Estava com uma intuição terrível sobre ele, mas não queria pensar nisso, tentou esquecer a raiva que She sentiu dela, e também esquecer o fato de os protegidos dele serem sua mãe e irmãos. Procurou focar seus pensamentos no que estava por vir, em como passaria por essa vida, pensou também em Donavan, lembrando das mãos dele sangrando enquanto socava as paredes da caverna, socando com raiva sem poder atingir o provocador.
Dafne afogou dentro de si todos os sentimentos possíveis, e tentou lembrar de alguns contos sobre Dasdev, depois de recordar do segundo já havia notado que péssima ideia fora aquela.
Dirigiu-se ao seu quarto e mais uma vez se deitou na cama macia. Chorou baixinho enquanto pensava em Kaled. Onde ele estaria? Ficou imaginando a fúria dele quando voltasse e não a encontrasse aqui. Quanto tempo ela e She ficariam em Dasdev? O que iriam fazer?
Dafne mais uma vez pensou em parar com as perguntas e se jogar sem medo no caminho escuro que estava se tornando seu futuro, mas deveria parar de pensar nas perguntas sobre seu passado? Passado que pelo jeito sempre fora escuro.
Talvez as respostas viessem de She, talvez esse tempo que passaria em Dasdev fosse esclarecer muita coisa, talvez toda essa loucura teria um final decente e normal. Talvez algum dia parasse de sofrer. Talvez.

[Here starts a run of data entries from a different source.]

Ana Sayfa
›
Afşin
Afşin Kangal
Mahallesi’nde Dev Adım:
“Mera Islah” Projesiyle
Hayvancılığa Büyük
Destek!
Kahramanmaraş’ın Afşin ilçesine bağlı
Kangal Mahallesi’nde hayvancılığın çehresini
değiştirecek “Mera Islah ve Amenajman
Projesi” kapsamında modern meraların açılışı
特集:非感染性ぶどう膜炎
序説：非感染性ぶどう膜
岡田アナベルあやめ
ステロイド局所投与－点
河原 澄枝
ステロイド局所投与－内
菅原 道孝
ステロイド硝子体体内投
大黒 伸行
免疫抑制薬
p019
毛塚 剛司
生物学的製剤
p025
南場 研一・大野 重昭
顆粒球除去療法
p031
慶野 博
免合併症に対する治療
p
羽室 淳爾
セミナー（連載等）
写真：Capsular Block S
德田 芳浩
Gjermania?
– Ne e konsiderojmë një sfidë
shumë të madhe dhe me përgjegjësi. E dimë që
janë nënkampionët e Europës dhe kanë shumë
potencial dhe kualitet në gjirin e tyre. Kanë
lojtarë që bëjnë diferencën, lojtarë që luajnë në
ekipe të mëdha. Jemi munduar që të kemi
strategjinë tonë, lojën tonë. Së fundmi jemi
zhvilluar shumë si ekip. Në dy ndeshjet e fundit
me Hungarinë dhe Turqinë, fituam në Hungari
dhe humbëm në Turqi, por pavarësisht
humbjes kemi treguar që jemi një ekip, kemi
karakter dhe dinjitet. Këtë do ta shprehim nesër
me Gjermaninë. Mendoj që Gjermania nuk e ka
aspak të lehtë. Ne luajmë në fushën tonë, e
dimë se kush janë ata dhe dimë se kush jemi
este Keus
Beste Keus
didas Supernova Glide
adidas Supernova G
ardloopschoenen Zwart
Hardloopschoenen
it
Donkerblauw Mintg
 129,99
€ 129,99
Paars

A chuva já havia parado há muito tempo quando She entrou em seu quarto e avisou que iam partir. Não devia ser nem meio dia, mas como o céu ainda estava coberto de nuvens, Dafne não saberia dizer.

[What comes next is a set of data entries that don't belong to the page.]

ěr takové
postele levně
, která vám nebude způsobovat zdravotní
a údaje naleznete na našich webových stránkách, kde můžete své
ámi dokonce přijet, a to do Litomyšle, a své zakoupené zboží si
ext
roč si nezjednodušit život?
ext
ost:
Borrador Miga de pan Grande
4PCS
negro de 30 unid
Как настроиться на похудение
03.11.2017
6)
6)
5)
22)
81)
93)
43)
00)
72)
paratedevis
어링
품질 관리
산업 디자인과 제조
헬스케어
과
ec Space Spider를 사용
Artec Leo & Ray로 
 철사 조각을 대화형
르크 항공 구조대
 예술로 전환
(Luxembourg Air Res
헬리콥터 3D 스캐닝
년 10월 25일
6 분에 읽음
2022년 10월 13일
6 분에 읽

She carregava um saco nas costas e segurava um menor na mão.
– Coisas que vamos precisar no inicio da viagem. – Ele sorriu para ela enquanto lhe entregava o saco menor.
– Quanto tempo ficaremos em Dasdev? – Dafne perguntou pegando o saco.
– Bastante tempo, Dafne. – She seguiu para a varanda com Dafne no seu encalço.
Dafne parou na soleira da porta enquanto via She se dirigir para a entrada da floresta. “Bastante tempo, Dafne”, foram as palavras dele.